Milchkühe auf der Wiese – Die Milchpreise sinken stetig Foto: dpa-Zentralbild

Der aktuelle Verfall der Milchpreise zeigt eines: Die Bauern müssen sich umorientieren, sagt Wirtschaftsredakteur Walther Rosenberger.

Wieder einmal darben die deutschen Milchbauern. Wieder einmal brechen sie zu Sternfahrten auf, um der Politik die Leviten zu lesen. Wieder einmal sollen Hilfen her, um strauchelnde Höfe zu retten. So wie 2009, als der Milchpreis an der 20-Cent-Marke kratzte und die Bauern ihre Produktion lieber wegschütteten, als sie den Molkereien zum Verramschen zu überlassen.

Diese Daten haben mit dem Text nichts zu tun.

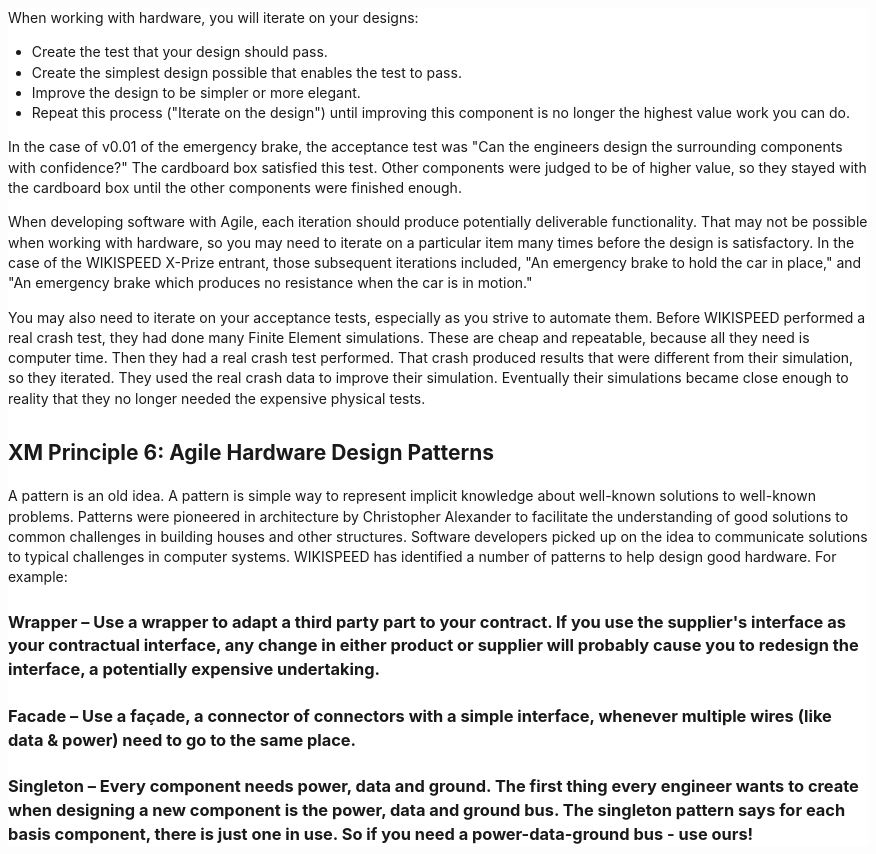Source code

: When working with hardware, you will iterate on your designs:
- Create the test that your design should pass.
- Create the simplest design possible that enables the test to pass.
- Improve the design to be simpler or more elegant.
- Repeat this process ("Iterate on the design") until improving this component is no longer the highest value work you can do.

In the case of v0.01 of the emergency brake, the acceptance test was "Can the engineers design the surrounding components with confidence?" The cardboard box satisfied this test. Other components were judged to be of higher value, so they stayed with the cardboard box until the other components were finished enough.

When developing software with Agile, each iteration should produce potentially deliverable functionality. That may not be possible when working with hardware, so you may need to iterate on a particular item many times before the design is satisfactory. In the case of the WIKISPEED X-Prize entrant, those subsequent iterations included, "An emergency brake to hold the car in place," and "An emergency brake which produces no resistance when the car is in motion."

You may also need to iterate on your acceptance tests, especially as you strive to automate them. Before WIKISPEED performed a real crash test, they had done many Finite Element simulations. These are cheap and repeatable, because all they need is computer time. Then they had a real crash test performed. That crash produced results that were different from their simulation, so they iterated. They used the real crash data to improve their simulation. Eventually their simulations became close enough to reality that they no longer needed the expensive physical tests. 

## XM Principle 6: Agile Hardware Design Patterns


A pattern is an old idea. A pattern is simple way to represent implicit knowledge about well-known solutions to well-known problems. Patterns were pioneered in architecture by Christopher Alexander to facilitate the understanding of good solutions to common challenges in building houses and other structures. Software developers picked up on the idea to communicate solutions to typical challenges in computer systems. WIKISPEED has identified a number of patterns to help design good hardware. For example:

### Wrapper – Use a wrapper to adapt a third party part to your contract. If you use the supplier's interface as your contractual interface, any change in either product or supplier will probably cause you to redesign the interface, a potentially expensive undertaking.


### Facade – Use a façade, a connector of connectors with a simple interface, whenever multiple wires (like data & power) need to go to the same place.

### Singleton – Every component needs power, data and ground. The first thing every engineer wants to create when designing a new component is the power, data and ground bus. The singleton pattern says for each basis component, there is just one in use. So if you need a power-data-ground bus - use ours!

Tatsächlich ähneln sich die Situationen. Die Milchpreise haben heute ein Niveau erreicht, das für viele Landwirte nicht mehr zum Überleben reicht. Im vergangenen halben Jahr sind sie regelrecht abgestürzt – von gut 40 Cent je Liter Milch auf mancherorts gerade mal noch 25 Cent. Ein Bauer mit 75 Kühen im Stall verliert so knapp 20 000 Euro Umsatz im Jahr. Eine Belastung, die viele nicht mehr tragen können. Der Deutsche Bauernverband rechnet damit, dass bis zu 30 Prozent der Höfe in ernsthafte Schwierigkeiten kommen werden, etliche vielleicht sogar aufgeben müssen.

Verwunderlich ist die Entwicklung indes nicht. In Europa wird derzeit gemolken, was das Zeug hält. Im ersten Halbjahr 2015 sind die Milchmengen in den wichtigsten Erzeugerländern – Deutschland inklusive – wieder einmal angestiegen. In der Erwartung üppiger Geschäfte haben sich die Landwirte bereits im vergangenen Jahr mehr Kühe angeschafft. Die stehen nun im Stall und geben Milch – viel mehr als eigentlich Bedarf da ist.

Damit die Preise in so einer Situation stabil bleiben, wäre es wichtig, dass die Nachfrage anzieht. Das tut sie aber nicht. Im Gegenteil: Viele Exportmärkte, auf die die Bauern in den letzten Jahren ihre Hoffnung gesetzt haben, sind regelrecht eingebrochen. China, der Hauptimporteur von Milchpulver weltweit, hat seine Nachfrage im letzten halben Jahr zwischen 30 und knapp 60 Prozent zurückgefahren. Russland fragt aufgrund des Embargos auf EU-Lebensmittel ebenfalls fast 60 Prozent weniger Butter und Käse nach. Allein dieser Effekt hat die Erzeugerpreise für Milch um bis zu vier Cent je Liter in den Keller geschickt.

Der Milchmarkt ist seit April liberalisiert

Die jetzige Lage macht deutlich, welchen Kräften die Landwirtschaft mittlerweile unterliegt, nämlich denen des Marktes. Die Bauern dürfen das eigentlich nicht beklagen. Denn ihre Standesvertreter haben jahrelang auf eine Marktöffnung hingearbeitet. Im Glauben, die deutsche Landwirtschaft sei wettbewerbsfähiger als die vieler anderer Länder – was in manchen Bereichen der Fall ist –, hat etwa der Deutsche Bauernverband die Aufgabe der EU-weiten Produktionsquoten für Milch im vergangenen April begrüßt. Man wollte sich die Chance, in alle Welt zu liefern, nicht entgehen lassen. Wie risikoreich das war, zeigt sich jetzt, wo die Märkte am Boden liegen.

Regionale Vermarktung macht unabhängig vom Weltmarkt

Mit Sicherheit liegt in der aktuellen Preiskrise aber auch etwas Gutes. Die Bauern sind nun gezwungen umzudenken – vor allem die Kleinerzeuger, deren Belange in der großen Politik sowieso permanent zu kurz kommen. Allzu viele Optionen haben sie nicht. Die vielleicht tragfähigste ist es, auf Exporte und den Weltmarkt zu pfeifen und Butter, Joghurt und Milch regional selbst zu vermarkten. Für die Landwirte, die sich bislang um wenig mehr als das Melken kümmern mussten, ist das eine Ochsentour. Sie müssen ihre eigenen Absatzkanäle finden, Werbung machen und die Menschen auf ihre Höfe lassen, damit sich diese von der Qualität ihrer Waren überzeugen können.

Der Aufwand lohnt sich aber allemal. Wenn die Kunden den Bauern kennen, der ihre Lebensmittel herstellt, und die Güte seiner Produkte schätzen, zahlen sie dafür auch einen höheren Preis.